_WHAT IS BEING ASKED_
Reproduce the 2005 Rogers Masters singles text word for word, everything from "Roger Federer was" down to "due to illness)".

_READING TEXT_

--

Final
- Champion: Rafael Nadal
- Runner-up: Andre Agassi
- Score: 6–3, 4–6, 6–2

Details
- Draw: 64
- Seeds: 16

Events
| Singles | Doubles |
- ← 2004 · Rogers Masters · 2006 →

= 2005 Rogers Masters – Singles =

Rafael Nadal defeated Andre Agassi in the final, 6–3, 4–6, 6–2 to win the men's singles tennis title at the 2005 Canadian Open. It was his third Masters title and first career title on hardcourts.

Roger Federer was the reigning champion, but did not participate this year.

==Seeds==

1. ESP Rafael Nadal (champion)
2. AUS Lleyton Hewitt (first round, retired due to illness)
3. USA Andy Roddick (first round)
4. USA Andre Agassi (final)
5. RUS Nikolay Davydenko (third round)
6. ARG Gastón Gaudio (quarterfinals)
7. ARG Guillermo Coria (first round)

--

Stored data
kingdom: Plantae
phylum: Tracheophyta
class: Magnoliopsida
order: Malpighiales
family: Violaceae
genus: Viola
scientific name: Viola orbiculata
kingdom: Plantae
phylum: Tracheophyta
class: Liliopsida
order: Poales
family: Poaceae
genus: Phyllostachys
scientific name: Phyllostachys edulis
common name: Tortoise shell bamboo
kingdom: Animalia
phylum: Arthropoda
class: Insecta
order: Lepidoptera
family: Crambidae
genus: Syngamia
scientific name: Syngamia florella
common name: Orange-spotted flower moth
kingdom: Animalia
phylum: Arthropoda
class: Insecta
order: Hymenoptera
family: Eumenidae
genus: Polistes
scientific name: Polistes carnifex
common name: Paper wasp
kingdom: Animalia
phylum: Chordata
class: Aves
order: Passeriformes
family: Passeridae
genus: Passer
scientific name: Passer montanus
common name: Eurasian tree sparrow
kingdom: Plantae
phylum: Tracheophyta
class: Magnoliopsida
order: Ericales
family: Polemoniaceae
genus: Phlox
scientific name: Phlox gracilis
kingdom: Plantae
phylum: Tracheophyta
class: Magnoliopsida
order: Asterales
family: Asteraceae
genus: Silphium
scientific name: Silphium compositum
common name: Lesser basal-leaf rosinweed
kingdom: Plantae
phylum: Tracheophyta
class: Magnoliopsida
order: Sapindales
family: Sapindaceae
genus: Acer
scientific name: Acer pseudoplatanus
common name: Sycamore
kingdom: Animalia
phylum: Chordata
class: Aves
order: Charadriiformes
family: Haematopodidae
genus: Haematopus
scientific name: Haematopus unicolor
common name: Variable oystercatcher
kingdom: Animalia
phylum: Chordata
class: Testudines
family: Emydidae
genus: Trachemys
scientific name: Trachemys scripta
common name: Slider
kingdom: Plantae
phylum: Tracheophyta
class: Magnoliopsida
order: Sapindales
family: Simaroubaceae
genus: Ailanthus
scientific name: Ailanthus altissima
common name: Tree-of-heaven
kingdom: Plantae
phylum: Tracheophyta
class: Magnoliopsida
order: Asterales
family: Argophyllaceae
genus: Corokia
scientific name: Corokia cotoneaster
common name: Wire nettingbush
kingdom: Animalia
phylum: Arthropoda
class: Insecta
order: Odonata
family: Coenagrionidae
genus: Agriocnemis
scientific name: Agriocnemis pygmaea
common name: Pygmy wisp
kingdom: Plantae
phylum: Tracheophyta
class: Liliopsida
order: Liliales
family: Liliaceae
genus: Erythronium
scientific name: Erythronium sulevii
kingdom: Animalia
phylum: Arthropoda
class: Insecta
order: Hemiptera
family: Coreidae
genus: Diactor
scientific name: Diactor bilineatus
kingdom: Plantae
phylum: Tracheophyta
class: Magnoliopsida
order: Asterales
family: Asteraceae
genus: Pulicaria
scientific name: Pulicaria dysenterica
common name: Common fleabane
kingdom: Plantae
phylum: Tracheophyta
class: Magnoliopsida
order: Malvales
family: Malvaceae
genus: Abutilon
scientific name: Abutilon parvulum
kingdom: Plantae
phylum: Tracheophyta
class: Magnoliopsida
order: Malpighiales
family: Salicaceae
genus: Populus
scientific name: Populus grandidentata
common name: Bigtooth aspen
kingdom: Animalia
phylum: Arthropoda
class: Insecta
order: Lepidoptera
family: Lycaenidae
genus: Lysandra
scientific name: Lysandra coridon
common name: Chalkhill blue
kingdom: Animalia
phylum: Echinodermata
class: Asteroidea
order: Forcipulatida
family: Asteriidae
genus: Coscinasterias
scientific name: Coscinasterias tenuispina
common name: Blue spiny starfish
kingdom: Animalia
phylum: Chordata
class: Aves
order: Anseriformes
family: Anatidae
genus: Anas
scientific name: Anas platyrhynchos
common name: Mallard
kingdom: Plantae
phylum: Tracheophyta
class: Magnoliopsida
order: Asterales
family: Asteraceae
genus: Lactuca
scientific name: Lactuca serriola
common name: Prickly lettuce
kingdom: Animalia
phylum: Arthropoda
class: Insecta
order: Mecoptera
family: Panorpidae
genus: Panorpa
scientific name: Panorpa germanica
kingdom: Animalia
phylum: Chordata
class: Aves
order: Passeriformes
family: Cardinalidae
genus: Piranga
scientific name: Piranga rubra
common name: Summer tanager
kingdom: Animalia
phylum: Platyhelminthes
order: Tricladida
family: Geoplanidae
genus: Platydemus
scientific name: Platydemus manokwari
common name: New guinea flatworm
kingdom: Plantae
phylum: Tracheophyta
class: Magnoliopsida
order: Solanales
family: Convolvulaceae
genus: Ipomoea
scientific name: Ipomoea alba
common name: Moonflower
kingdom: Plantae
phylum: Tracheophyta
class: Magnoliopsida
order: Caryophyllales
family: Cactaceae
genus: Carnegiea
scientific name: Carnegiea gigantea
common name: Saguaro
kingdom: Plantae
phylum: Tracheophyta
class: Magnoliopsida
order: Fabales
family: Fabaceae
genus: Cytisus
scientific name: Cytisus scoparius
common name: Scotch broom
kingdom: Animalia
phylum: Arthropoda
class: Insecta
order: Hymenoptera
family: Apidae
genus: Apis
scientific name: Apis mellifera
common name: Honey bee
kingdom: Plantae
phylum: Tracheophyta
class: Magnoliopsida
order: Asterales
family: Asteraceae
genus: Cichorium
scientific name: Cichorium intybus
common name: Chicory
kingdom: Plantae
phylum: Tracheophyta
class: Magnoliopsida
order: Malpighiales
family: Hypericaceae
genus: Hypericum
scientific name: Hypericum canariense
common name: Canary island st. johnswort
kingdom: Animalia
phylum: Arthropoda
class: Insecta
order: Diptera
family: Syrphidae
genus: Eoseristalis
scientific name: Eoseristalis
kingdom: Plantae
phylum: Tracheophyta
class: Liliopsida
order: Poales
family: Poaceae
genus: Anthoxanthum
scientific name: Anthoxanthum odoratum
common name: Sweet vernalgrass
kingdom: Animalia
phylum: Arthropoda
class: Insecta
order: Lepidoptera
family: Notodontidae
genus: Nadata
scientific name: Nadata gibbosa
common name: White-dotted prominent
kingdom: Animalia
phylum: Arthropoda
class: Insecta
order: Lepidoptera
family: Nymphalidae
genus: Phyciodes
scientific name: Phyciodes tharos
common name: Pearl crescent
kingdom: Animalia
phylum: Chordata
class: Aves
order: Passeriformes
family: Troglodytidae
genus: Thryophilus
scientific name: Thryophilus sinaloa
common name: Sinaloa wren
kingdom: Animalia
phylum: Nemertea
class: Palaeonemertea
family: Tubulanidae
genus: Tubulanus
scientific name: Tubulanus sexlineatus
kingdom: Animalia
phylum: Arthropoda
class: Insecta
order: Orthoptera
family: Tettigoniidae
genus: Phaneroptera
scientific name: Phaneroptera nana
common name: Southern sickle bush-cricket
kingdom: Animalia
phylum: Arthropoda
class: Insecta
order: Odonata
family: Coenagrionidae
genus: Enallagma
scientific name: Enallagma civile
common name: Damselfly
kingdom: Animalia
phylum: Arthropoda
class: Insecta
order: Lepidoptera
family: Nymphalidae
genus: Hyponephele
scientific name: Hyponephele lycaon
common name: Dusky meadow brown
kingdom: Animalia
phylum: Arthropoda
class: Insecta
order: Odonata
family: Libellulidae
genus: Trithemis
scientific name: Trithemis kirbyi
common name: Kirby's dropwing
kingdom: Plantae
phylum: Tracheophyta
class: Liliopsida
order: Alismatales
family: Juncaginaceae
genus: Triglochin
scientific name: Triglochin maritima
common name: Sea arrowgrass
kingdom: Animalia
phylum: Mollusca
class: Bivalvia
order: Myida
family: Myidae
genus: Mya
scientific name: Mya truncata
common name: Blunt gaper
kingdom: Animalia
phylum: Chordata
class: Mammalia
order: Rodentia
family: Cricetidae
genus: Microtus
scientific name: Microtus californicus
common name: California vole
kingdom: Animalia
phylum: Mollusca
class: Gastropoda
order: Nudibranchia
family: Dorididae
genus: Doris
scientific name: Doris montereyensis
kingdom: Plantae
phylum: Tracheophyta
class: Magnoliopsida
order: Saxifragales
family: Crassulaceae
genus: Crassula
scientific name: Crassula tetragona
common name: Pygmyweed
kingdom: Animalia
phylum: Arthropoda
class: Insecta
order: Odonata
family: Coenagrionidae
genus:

--

_EXERCISE RESPONSE_
Roger Federer was the reigning champion, but did not participate this year.

==Seeds==

1. ESP Rafael Nadal (champion)
2. AUS Lleyton Hewitt (first round, retired due to illness)